As the material’s chief villain, who often lurks in the background but still gets to do more than Christoph Waltz’s consigned-to-a-cameo Blofeld, Malek speaks very slowly, and with perpetual wannabe-momentous pauses, and his creepy-calm schtick veers perilously close to parody. While Safin claims to be a pioneering sort of killer in comparison to Bond’s conservative old-schooler—largely because his high-tech bio-methods are more precise—he comes across as a mundane maniac driven by vengeance and insanity. No Time to Die’s mix of family tragedies, talk about the past and DNA, and attempted goodbyes is similarly pedestrian. More frustrating than its dearth of imagination, though, is its inability to make this adventure resound as vitally important. The fate of the world, and Bond’s present and future, hangs in the balance, and somehow it rarely feels that way as the film proceeds along its safe and tame path.

Having publicly suggested for years that he was sick and tired of his iconic role, Craig puts his all into No Time to Die, charismatically conveying Bond’s wounded heart and longing for normalcy. Yet as before, the issue is: who really wants a dour, brooding, earnest Bond? After so many frivolous sagas, Craig’s brusque, battering-ram Casino Royale turn was a breath of fresh air. Unfortunately, subsequent sequels have increasingly taken Bond, and the grand intertwined conspiracy ensnaring him, far too seriously. Even if the franchise’s Connery-era misogyny should remain in the rearview mirror, the playfulness and humor of those early efforts are sorely missed, especially given that they’ve been replaced by self-serious (and overly sentimental) mythologizing that strains to make Bond’s familial and romantic relations engrossing.

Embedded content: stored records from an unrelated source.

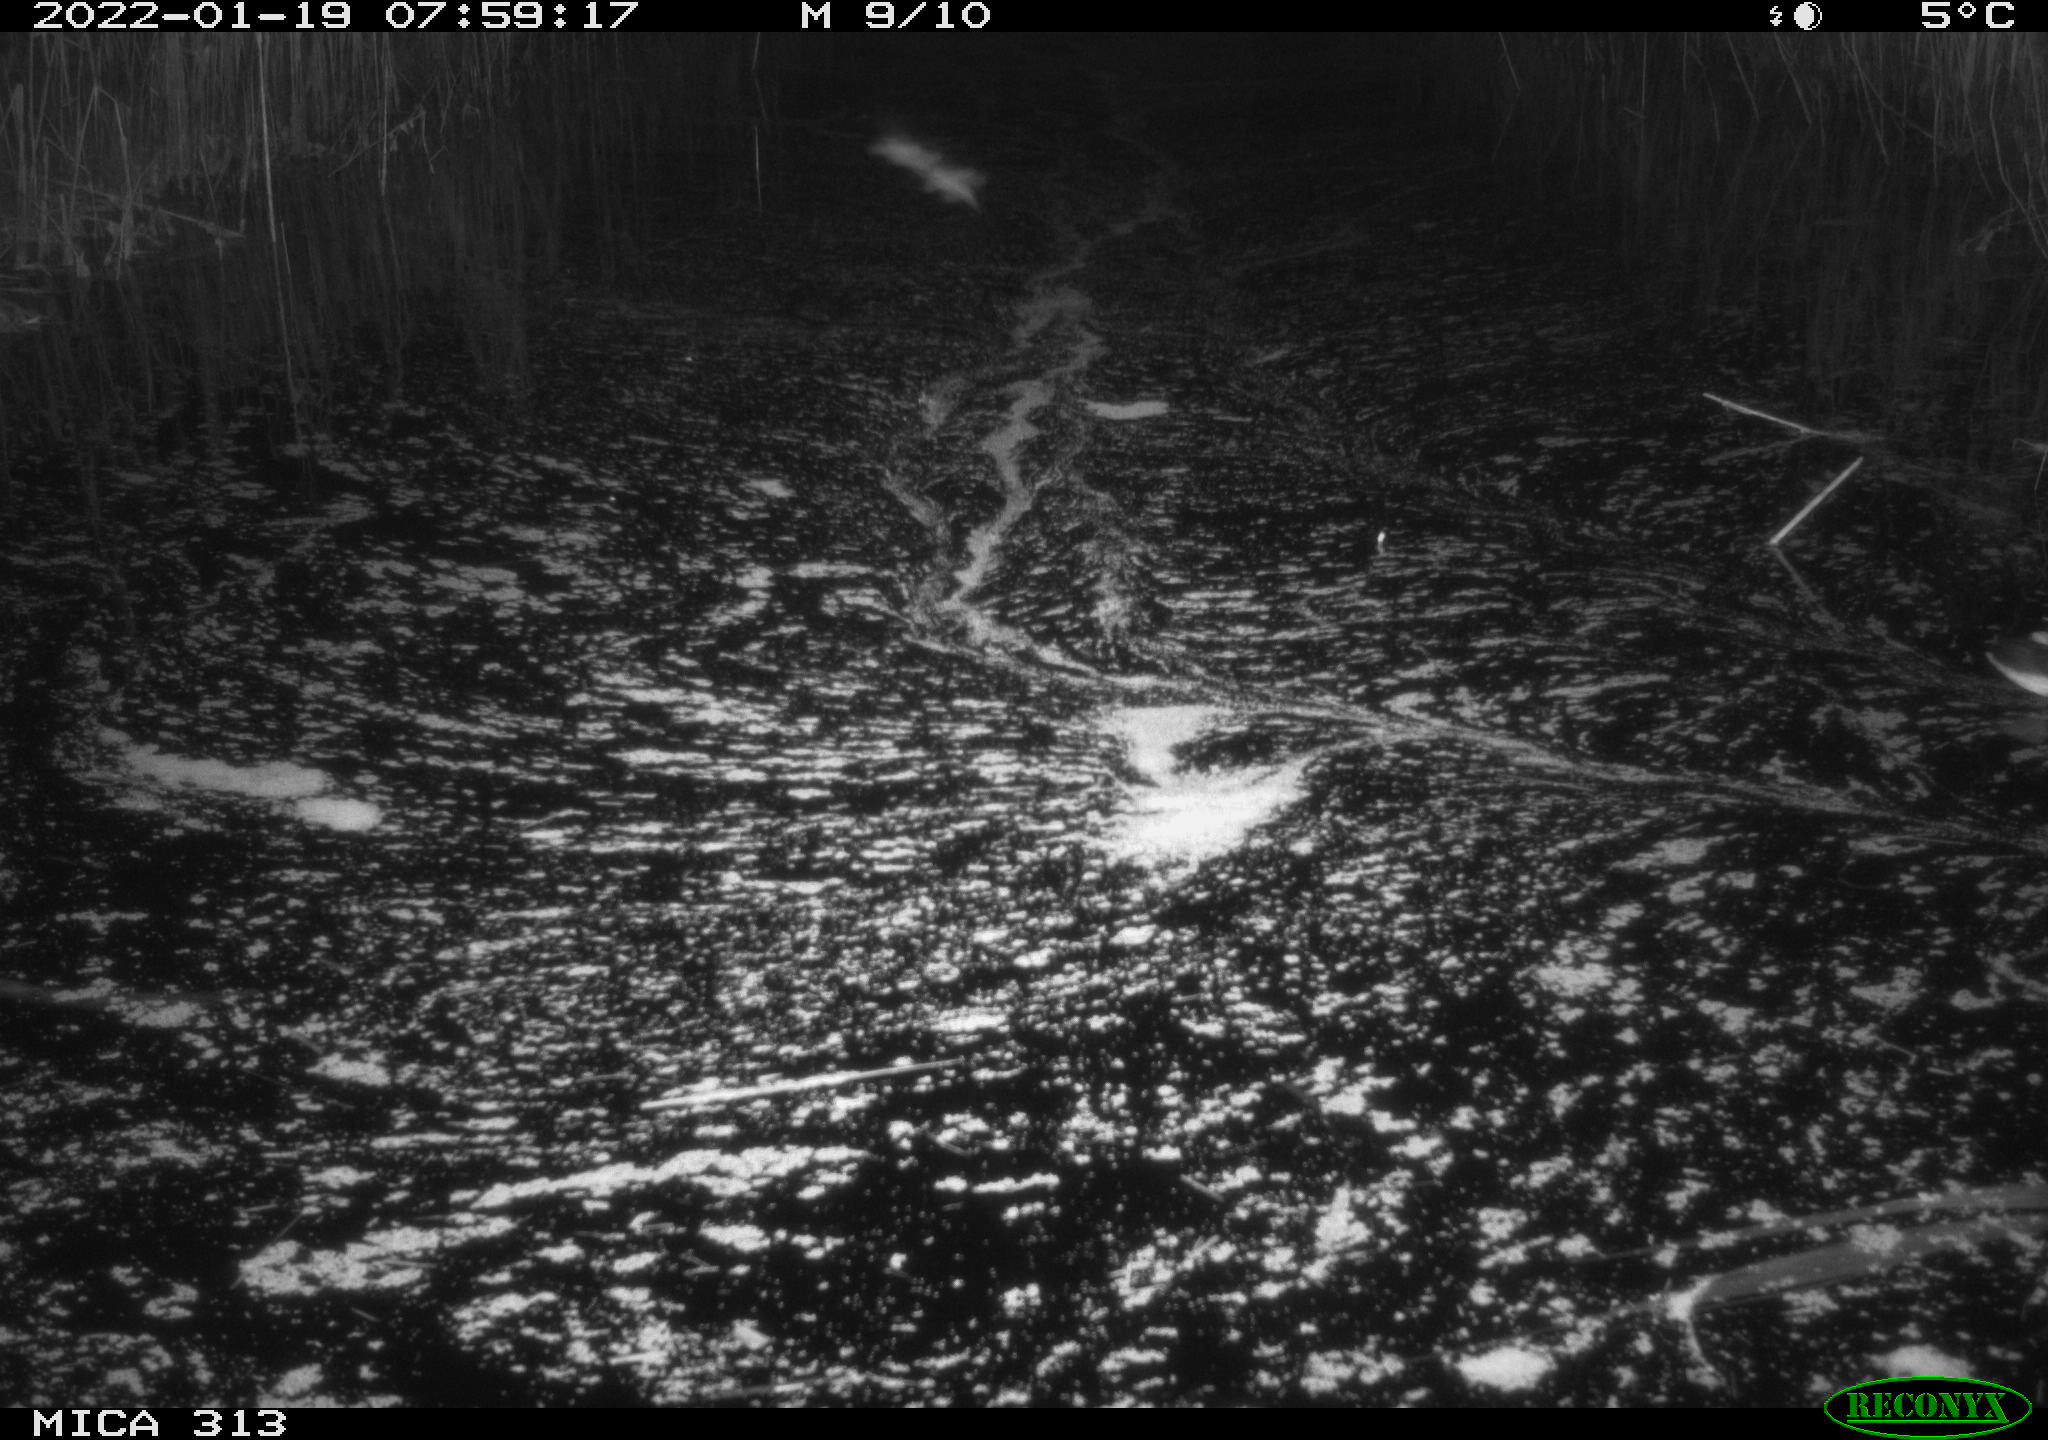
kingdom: Animalia
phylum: Chordata
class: Aves
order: Gruiformes
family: Rallidae
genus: Gallinula
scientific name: Gallinula chloropus
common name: Common moorhen
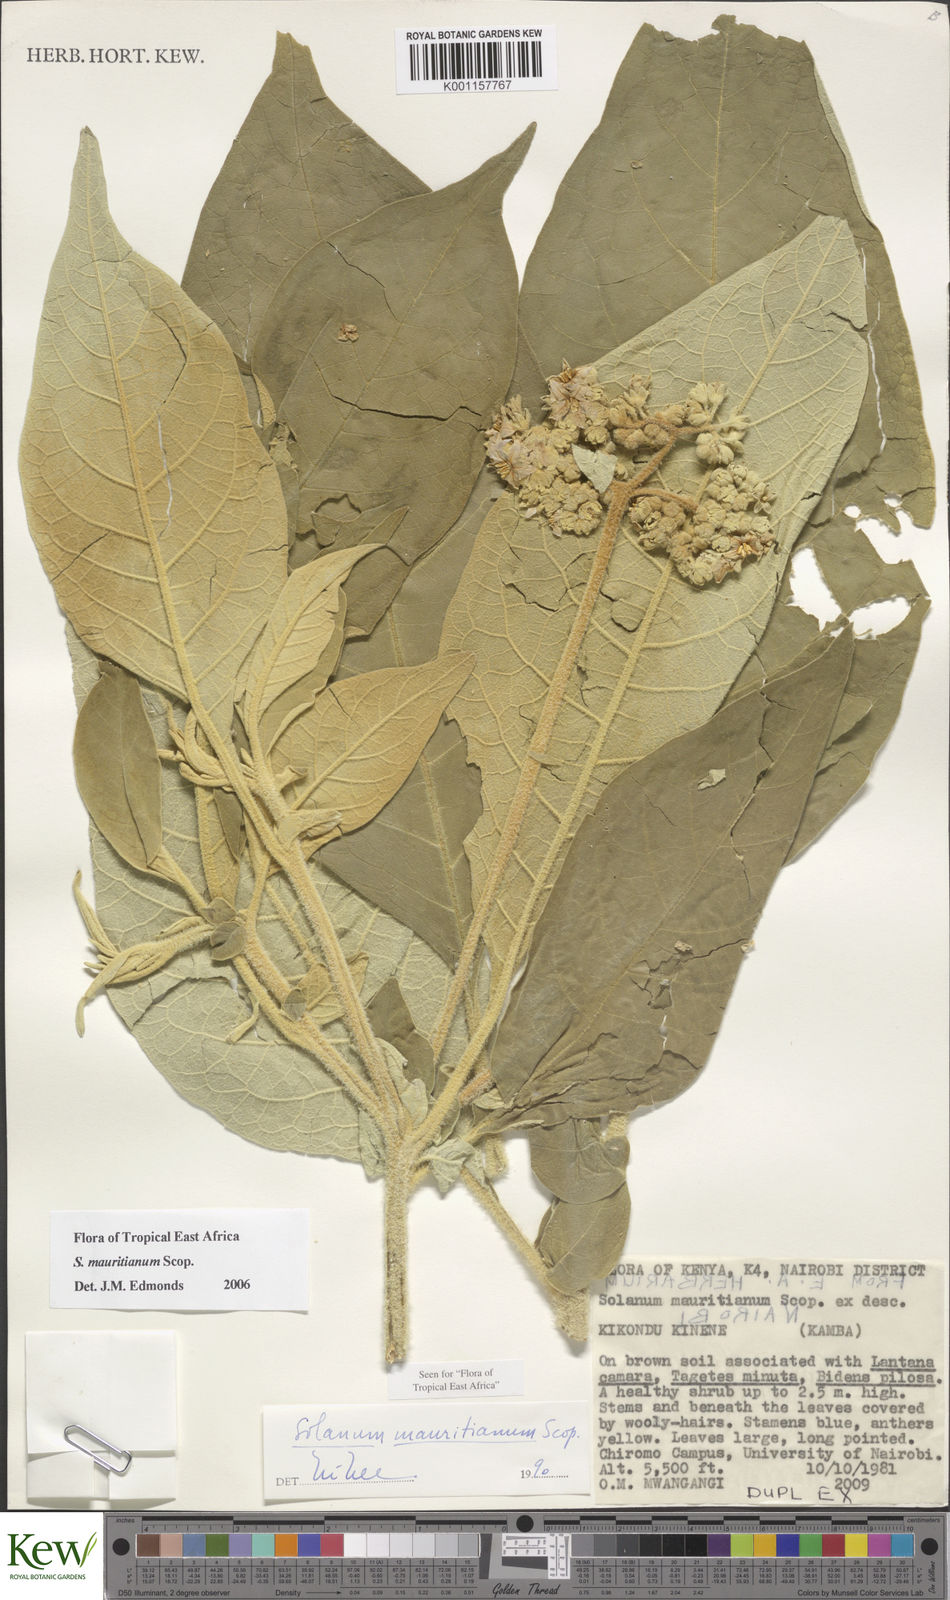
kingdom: Plantae
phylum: Tracheophyta
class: Magnoliopsida
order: Solanales
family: Solanaceae
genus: Solanum
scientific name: Solanum mauritianum
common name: Earleaf nightshade
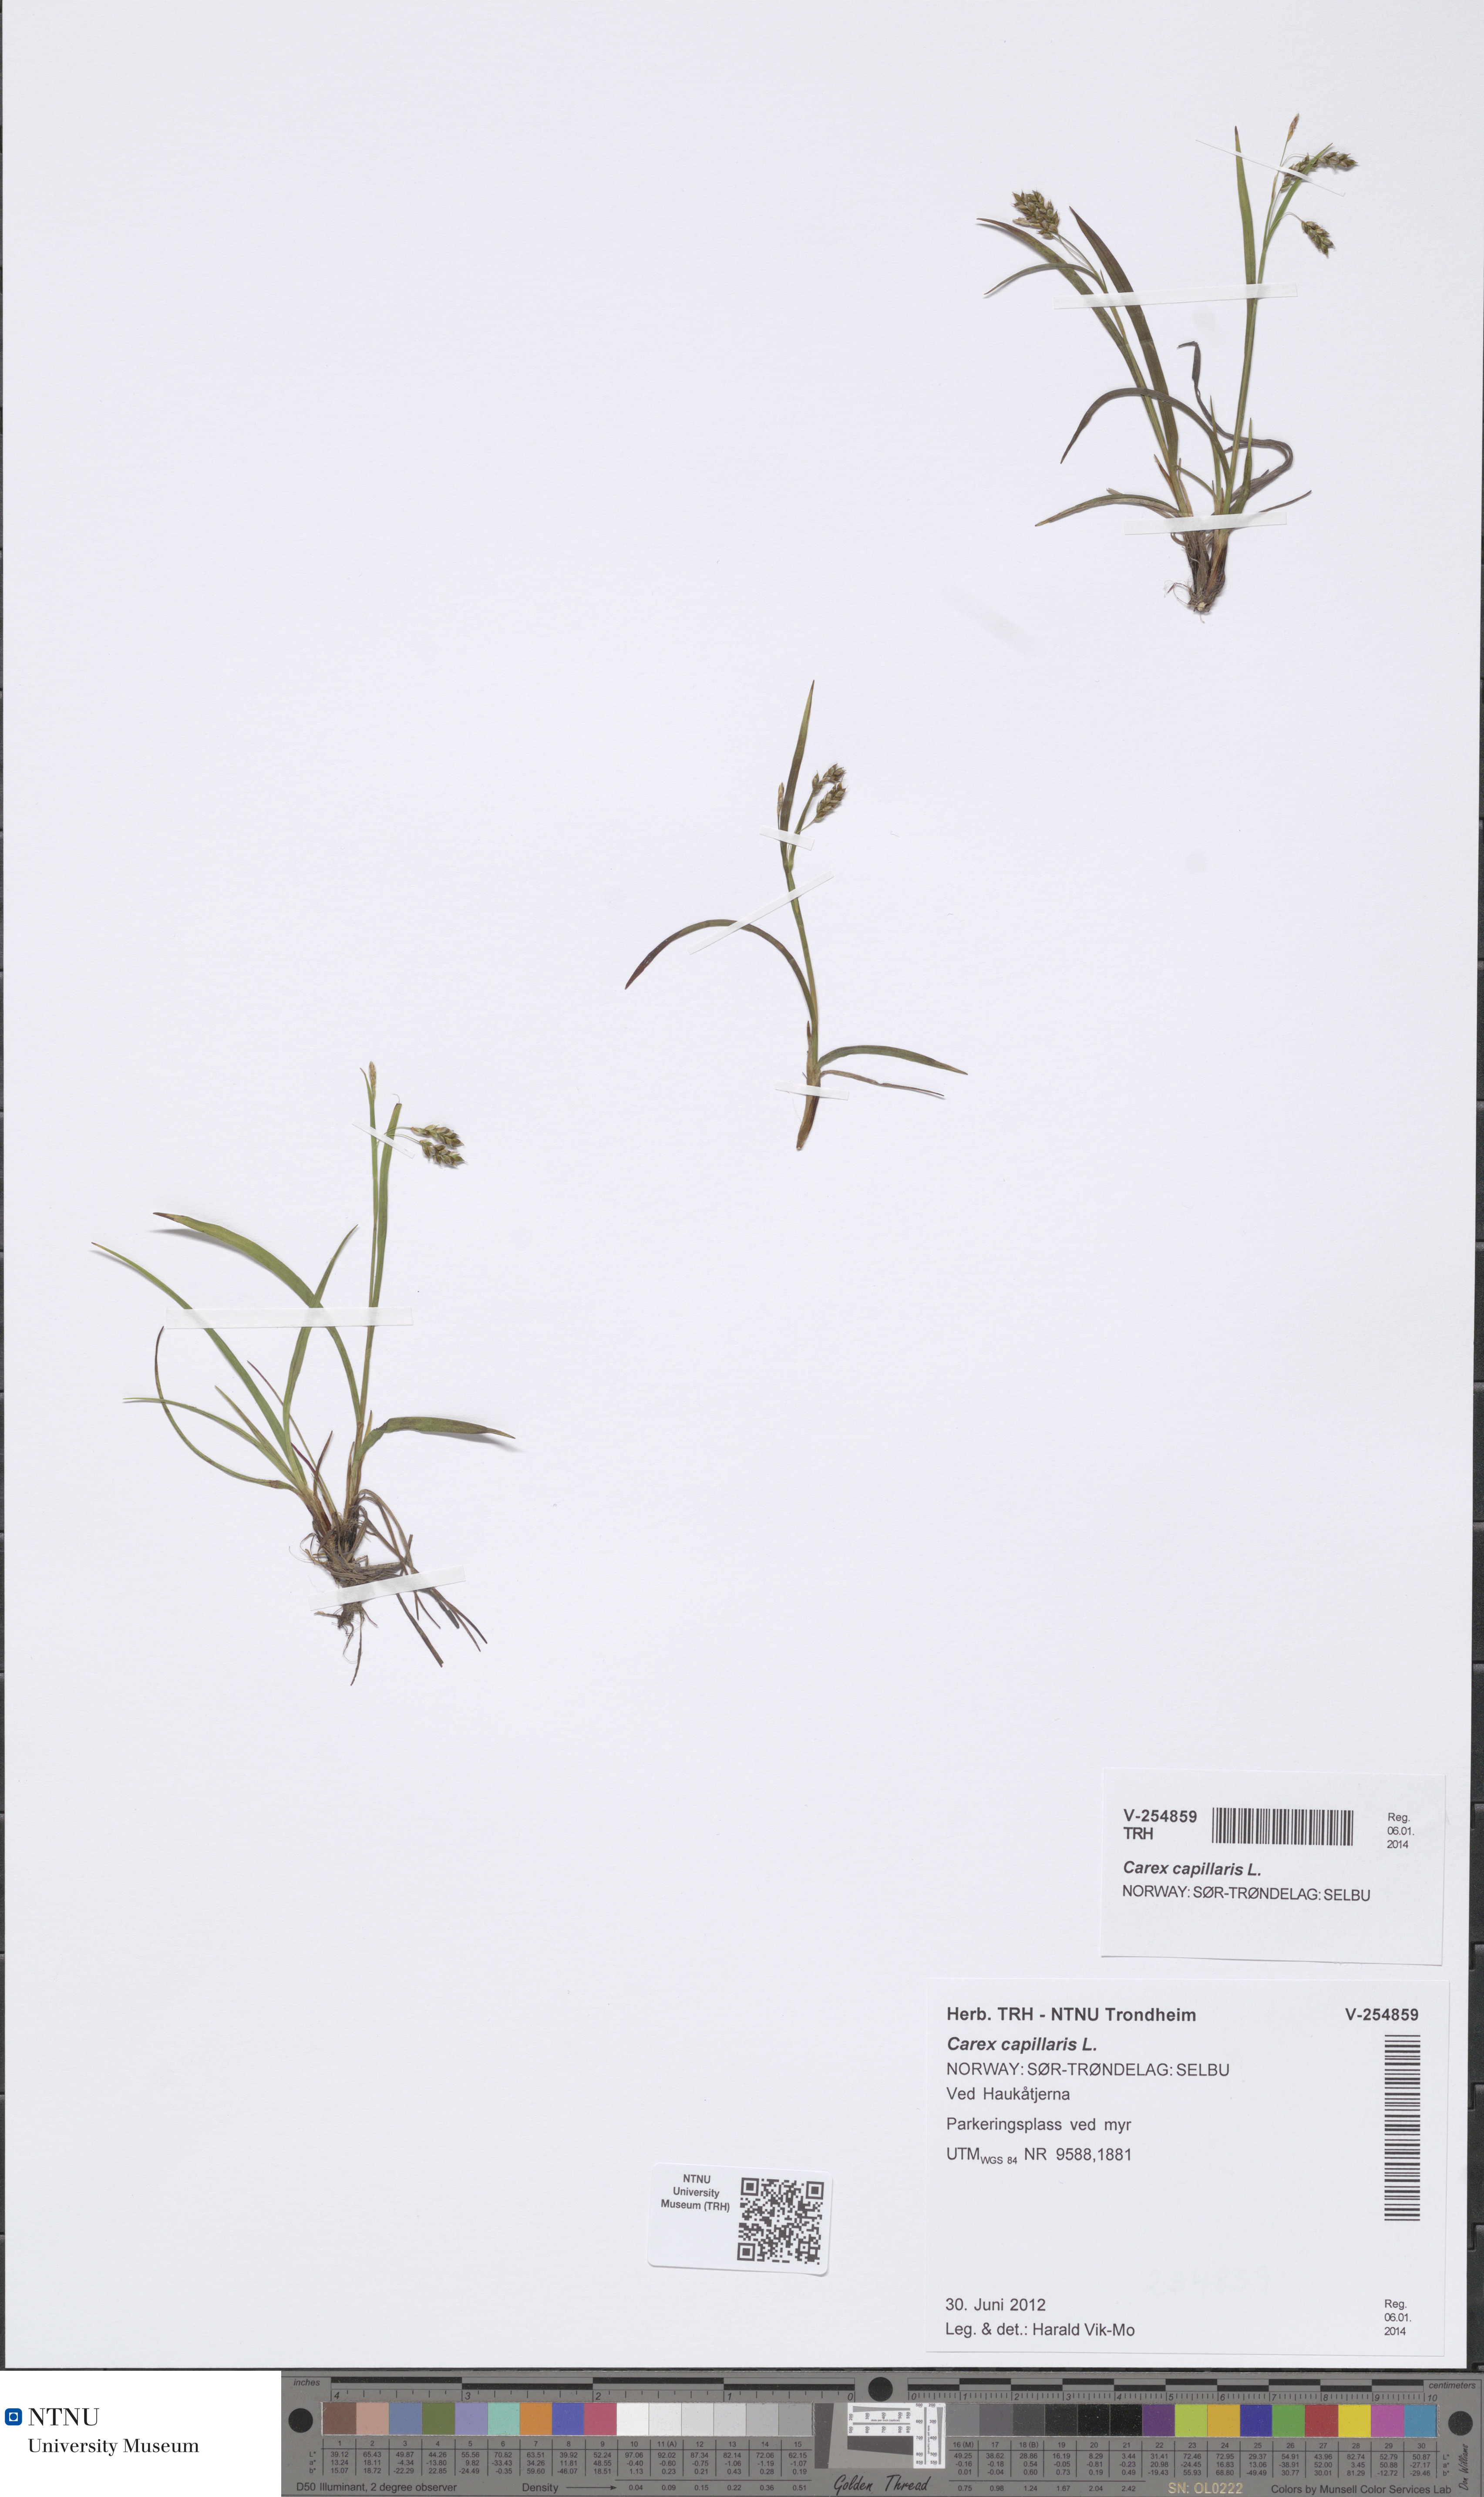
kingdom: Plantae
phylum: Tracheophyta
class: Liliopsida
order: Poales
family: Cyperaceae
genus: Carex
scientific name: Carex capillaris
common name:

A thug with a bionic eye, and eventual revelations about nanobots, aren’t enough to make No Time to Die as over-the-top as it should be, and Fukunaga and company squander Naomie Harris as Moneypenny, do nothing with Lynch as Bond’s quasi-successor, and waste Wright as Felix, this despite the fact that he’s one of the few individuals involved who appears to be having fun. Worse, the director favors dull, shadowy cinder-block hues that exacerbate the grim-dark tone and are in keeping with a plodding narrative that wrongly assumes that Spectre featured a tale worth continuing. The overriding impression left by Craig’s run as 007 is that serialized storytelling doesn’t suit the superspy, since it demands the very sort of character development—and mature, three-dimensional emotions and psychology—that are anathema to Bond. That said, with the actor now giving up his license to kill and an inevitable reinvention on the horizon, there remains hope that what’s old may yet be new again.